‘We’re Not Just a Subsidised State’: Mohammad Jadwet Calls for Growth Roadmap for Andamans

Sri Vijaya Puram, May 24 — The Andaman and Nicobar Islands must be treated as an economic asset—not a perennial welfare outpost—prominent island industrialist Mohammad Jadwet said at a public dialogue held in the capital on Saturday.

Speaking during The Wave Andaman launch event, Jadwet called for a clear and long-term policy roadmap to unlock the archipelago’s overlooked economic strengths. Despite the islands’ strategic location along key shipping lanes, he said, the region remains underdeveloped and overly dependent on central subsidies.

“We’re sitting on vast land and blue-economy assets that remain largely dormant,” Jadwet said. “Other island nations have raced ahead. We’re still a subsidised state. Isn’t it time the Centre, and our own administration, did much more to convert geography into growth?”
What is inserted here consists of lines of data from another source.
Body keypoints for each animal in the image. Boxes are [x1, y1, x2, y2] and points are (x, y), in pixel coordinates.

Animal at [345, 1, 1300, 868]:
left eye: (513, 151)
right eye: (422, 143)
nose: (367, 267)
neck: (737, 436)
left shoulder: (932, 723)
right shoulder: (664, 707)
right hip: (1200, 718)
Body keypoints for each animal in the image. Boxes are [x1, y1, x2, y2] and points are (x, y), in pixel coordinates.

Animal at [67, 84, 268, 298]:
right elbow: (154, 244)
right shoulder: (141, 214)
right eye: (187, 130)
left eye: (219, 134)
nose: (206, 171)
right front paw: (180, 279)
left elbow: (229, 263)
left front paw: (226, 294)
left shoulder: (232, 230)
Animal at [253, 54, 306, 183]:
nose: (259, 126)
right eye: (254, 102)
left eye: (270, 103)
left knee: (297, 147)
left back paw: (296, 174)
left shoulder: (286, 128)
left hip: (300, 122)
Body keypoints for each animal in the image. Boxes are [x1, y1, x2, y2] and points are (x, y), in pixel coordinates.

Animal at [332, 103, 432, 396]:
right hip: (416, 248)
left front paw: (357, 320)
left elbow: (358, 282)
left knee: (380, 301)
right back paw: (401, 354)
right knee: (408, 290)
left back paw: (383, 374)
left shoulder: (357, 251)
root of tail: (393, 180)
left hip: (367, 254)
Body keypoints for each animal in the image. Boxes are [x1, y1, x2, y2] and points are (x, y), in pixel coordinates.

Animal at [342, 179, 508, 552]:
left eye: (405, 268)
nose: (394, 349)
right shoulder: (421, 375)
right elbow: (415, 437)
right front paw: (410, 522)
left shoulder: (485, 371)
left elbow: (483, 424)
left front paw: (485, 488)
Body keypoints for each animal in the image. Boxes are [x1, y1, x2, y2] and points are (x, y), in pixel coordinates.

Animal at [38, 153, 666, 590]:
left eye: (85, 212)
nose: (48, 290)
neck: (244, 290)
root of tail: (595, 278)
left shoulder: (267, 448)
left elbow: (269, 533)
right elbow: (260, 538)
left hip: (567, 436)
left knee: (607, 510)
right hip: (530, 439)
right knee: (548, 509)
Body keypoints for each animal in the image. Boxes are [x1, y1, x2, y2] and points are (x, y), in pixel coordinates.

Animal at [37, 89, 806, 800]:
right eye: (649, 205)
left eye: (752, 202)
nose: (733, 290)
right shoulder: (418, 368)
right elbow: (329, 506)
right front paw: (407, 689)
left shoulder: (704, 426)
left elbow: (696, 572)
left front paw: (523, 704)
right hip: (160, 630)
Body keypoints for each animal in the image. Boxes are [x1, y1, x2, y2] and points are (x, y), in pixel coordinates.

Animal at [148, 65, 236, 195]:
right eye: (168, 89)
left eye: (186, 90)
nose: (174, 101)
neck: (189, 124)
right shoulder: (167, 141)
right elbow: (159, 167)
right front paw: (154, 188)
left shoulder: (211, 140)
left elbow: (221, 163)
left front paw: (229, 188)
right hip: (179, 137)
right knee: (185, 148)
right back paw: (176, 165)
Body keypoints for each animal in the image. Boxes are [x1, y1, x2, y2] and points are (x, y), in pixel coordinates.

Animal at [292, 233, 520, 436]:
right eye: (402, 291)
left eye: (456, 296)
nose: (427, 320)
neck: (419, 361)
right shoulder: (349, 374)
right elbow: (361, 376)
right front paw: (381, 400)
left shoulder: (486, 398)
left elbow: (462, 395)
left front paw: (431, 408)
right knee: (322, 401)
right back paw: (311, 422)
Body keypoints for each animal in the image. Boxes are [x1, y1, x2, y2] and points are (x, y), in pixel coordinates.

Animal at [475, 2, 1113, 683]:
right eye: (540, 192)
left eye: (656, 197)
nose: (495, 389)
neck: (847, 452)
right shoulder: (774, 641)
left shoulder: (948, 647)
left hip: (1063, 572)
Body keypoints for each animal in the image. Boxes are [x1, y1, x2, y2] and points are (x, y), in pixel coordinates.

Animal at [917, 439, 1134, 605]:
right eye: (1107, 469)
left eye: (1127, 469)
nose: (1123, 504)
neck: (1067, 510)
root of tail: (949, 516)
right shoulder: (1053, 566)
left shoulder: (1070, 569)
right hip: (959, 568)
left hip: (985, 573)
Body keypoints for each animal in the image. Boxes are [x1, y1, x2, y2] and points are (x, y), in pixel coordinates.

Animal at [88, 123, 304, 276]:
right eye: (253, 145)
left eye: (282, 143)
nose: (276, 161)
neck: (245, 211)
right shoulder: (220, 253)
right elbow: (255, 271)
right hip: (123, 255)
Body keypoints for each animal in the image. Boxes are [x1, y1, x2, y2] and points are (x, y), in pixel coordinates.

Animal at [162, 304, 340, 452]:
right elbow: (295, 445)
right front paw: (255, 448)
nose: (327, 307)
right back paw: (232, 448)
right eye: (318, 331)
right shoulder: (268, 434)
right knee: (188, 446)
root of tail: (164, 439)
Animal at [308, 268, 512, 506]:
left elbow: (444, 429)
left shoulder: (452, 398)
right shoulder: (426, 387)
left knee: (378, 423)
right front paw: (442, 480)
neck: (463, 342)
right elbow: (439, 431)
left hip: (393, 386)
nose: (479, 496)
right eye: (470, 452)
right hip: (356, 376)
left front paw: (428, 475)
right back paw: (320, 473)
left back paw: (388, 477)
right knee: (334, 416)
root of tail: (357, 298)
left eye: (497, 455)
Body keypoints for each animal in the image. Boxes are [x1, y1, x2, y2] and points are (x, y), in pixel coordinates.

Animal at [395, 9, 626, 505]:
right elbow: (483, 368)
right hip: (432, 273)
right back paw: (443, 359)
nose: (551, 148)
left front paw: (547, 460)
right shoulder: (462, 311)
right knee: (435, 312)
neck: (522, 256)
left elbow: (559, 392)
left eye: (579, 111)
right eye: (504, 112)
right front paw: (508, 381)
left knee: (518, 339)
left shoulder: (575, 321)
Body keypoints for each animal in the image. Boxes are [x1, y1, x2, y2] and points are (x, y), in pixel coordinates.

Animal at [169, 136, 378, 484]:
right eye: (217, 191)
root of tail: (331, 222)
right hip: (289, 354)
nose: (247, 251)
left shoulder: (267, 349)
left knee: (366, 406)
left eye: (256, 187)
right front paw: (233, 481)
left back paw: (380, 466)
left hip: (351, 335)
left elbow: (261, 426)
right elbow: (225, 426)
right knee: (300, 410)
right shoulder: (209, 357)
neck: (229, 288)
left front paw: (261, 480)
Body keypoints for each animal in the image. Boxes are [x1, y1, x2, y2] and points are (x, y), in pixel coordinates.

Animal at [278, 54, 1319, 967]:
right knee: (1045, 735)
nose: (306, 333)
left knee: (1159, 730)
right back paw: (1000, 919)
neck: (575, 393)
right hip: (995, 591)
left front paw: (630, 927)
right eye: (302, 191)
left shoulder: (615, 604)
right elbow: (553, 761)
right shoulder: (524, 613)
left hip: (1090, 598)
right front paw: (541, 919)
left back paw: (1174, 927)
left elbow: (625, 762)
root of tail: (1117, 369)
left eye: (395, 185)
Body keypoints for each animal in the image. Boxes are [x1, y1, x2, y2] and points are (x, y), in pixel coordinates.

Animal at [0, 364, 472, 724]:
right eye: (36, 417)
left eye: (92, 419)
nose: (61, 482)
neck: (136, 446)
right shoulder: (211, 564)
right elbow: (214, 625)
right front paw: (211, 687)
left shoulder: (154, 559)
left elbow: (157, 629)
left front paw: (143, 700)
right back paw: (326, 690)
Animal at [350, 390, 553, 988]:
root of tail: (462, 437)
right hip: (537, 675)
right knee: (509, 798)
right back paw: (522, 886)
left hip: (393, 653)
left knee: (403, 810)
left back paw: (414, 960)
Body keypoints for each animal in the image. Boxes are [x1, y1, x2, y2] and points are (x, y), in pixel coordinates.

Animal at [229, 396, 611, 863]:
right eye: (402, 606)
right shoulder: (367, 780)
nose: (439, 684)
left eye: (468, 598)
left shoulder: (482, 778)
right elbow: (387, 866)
Jadwet, Managing Director of Jadwet Trading Company and a key figure in the islands’ fisheries, shipping, and logistics sectors, said the Union Territory’s gross domestic product—estimated at under ₹10,000 crore—is still heavily underwritten by Delhi, even as sectors like tourism, marine exports, and digital services remain underutilized.

He urged the formation of a dedicated task force to evaluate high-potential areas such as deep-sea mining, fisheries, inter-island logistics, and IT-enabled services. High freight costs, poor cargo connectivity, and overlapping regulatory clearances, he added, continue to limit the islands’ real potential.

The archipelago, he noted, occupies a strategic maritime location at the mouth of the Malacca Strait, through which nearly one-third of global trade passes. It also hosts India’s only integrated tri-service military command and exercises jurisdiction over a 2.06 million sq km Exclusive Economic Zone, which holds untapped promise in tuna, seaweed, and marine minerals.

Jadwet said local entrepreneurs are willing to work with both the local administration and the central government if supported with clarity, continuity, and a responsive policy framework. “We are vocal for the local. What we need now is a framework that recognises our geographic and economic value,” he said.